Thirty-two feeder watchers took part this year. There were 21 birders, including two new recruits, in the nine traditional areas including the Lake Huron shoreline hike.

“No rare birds were found, but interesting birds included a chipping sparrow, a breeding plumage bird at Willy Maenpaa’s feeders, and a rusty blackbird in the southwest area,” Mr. Bell added.

Most numerous birds this year were the 425 black-capped chickadees, 374 blue jays, 329 common ravens (a record high number) and 304 European starlings.

Horned larks are not unusual but a freshly hit road-killed bird near Providence Bay was the only one unlucky enough to make the list. More raptors than usual were counted this year. A sharp-shinned hawk checking out the feeder birds in Providence Bay and watched by Willy Maenpaa was only the fourth count sighting in 47 years. A northern harrier and two merlins were also unusual. The bald eagle count was low again this year. There were no owls.

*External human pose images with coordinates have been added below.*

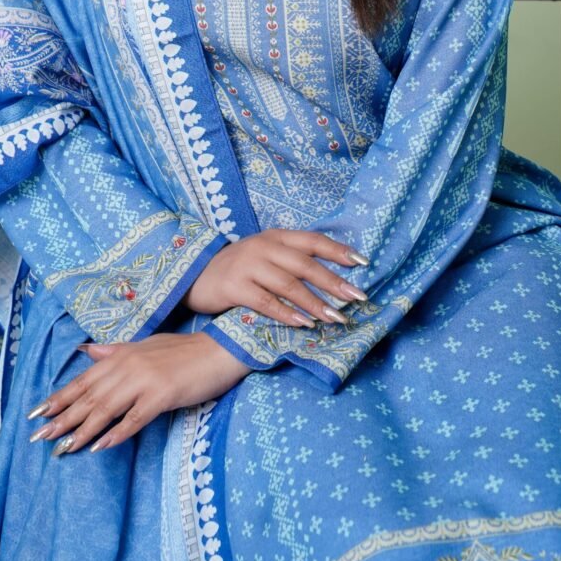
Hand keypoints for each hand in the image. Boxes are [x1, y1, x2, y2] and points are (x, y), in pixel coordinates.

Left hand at [26, 331, 249, 455]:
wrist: (219, 350)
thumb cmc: (184, 351)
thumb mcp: (147, 346)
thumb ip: (117, 352)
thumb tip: (88, 352)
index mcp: (123, 355)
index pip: (84, 379)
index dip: (59, 396)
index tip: (37, 413)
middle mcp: (128, 366)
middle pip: (89, 396)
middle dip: (62, 418)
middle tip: (40, 437)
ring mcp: (144, 380)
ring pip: (106, 409)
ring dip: (82, 430)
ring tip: (63, 447)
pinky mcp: (161, 395)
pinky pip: (134, 418)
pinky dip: (116, 433)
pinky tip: (100, 446)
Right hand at [181, 229, 368, 326]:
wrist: (196, 275)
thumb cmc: (240, 268)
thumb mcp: (267, 255)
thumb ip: (293, 260)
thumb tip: (334, 276)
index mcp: (276, 236)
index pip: (313, 240)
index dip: (338, 250)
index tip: (364, 264)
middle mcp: (264, 246)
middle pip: (305, 264)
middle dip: (333, 282)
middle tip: (357, 298)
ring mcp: (248, 265)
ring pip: (288, 284)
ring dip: (315, 303)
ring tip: (336, 318)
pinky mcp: (234, 286)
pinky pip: (265, 302)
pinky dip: (287, 314)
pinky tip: (303, 324)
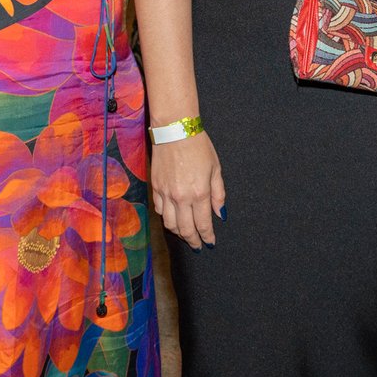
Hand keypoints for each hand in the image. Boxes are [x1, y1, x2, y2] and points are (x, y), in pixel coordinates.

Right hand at [150, 133, 224, 249]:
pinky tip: (173, 219)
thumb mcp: (216, 169)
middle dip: (192, 240)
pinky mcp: (155, 188)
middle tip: (197, 246)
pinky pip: (160, 211)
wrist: (175, 130)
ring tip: (186, 235)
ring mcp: (166, 194)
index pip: (203, 224)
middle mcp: (181, 197)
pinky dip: (167, 219)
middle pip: (185, 229)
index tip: (210, 243)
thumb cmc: (199, 146)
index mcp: (199, 193)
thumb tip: (221, 214)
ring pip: (170, 224)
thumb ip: (218, 194)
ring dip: (179, 233)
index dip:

The larger lakes and bays were ice free and small numbers of ducks were located.

Count day was just above freezing, with light winds but dull with periods of rain and snow. Snow cover was three to 17 centimetres. Many observers noted the absence of birds in the countryside. High numbers in November had dropped in December.

Bohemian waxwings, pine grosbeaks and evening grosbeaks, all missing last year, are settling in to spend the winter. Smaller winter finches were common redpoll and American goldfinches and a single pine siskin but no purple finches. Three common grackles and the rusty blackbird were the only blackbirds. Sparrow numbers were also down with few tree sparrows and dark-eyed juncos, two white-throated sparrows, one white-crowned sparrow and the rare single chipping sparrow.

The 32 feeder watchers reported 30 species. Newly recruited Mindemoya feeder watcher Maja Mielonen reported no fewer than 17 species including the rusty blackbird and the pine siskin in her garden. She wins the 2020 award for the most successful bird feeder.

The following is a full list of the birds: two Canada geese, 20 black ducks, 95 Mallard ducks, two buffleheads, 17 common goldeneye, nine hooded mergansers, 44 common mergansers, six red-breasted mergansers, seven red-necked grebes, 10 ring-necked pheasant, four ruffed grouse, three sharp-tailed grouse, 48 rock pigeons, 101 mourning doves, 53 herring gulls, two common loons, one sharp-shinned hawk, 11 bald eagles, one northern harrier, four rough-legged hawks, 17 red-bellied woodpeckers, 35 downy woodpeckers, 34 hairy woodpeckers, 10 pileated woodpeckers, two merlin, two northern shrike, 390 blue jays, 175 American crows, 331 common ravens, one horned lark, 444 black-capped chickadees, 32 red-breasted nuthatch, 47 white-breasted nuthatch, 306 European starlings, 29 bohemian waxwing, 10 evening grosbeak, 24 pine grosbeak, 15 common redpoll, nine American goldfinch, one pine siskin, 30 snow buntings, seven American tree sparrows, one chipping sparrow, two white-throated sparrows, one white-crowned sparrow, eight dark-eyed juncos, one rusty blackbird, three common grackles and 25 northern cardinals.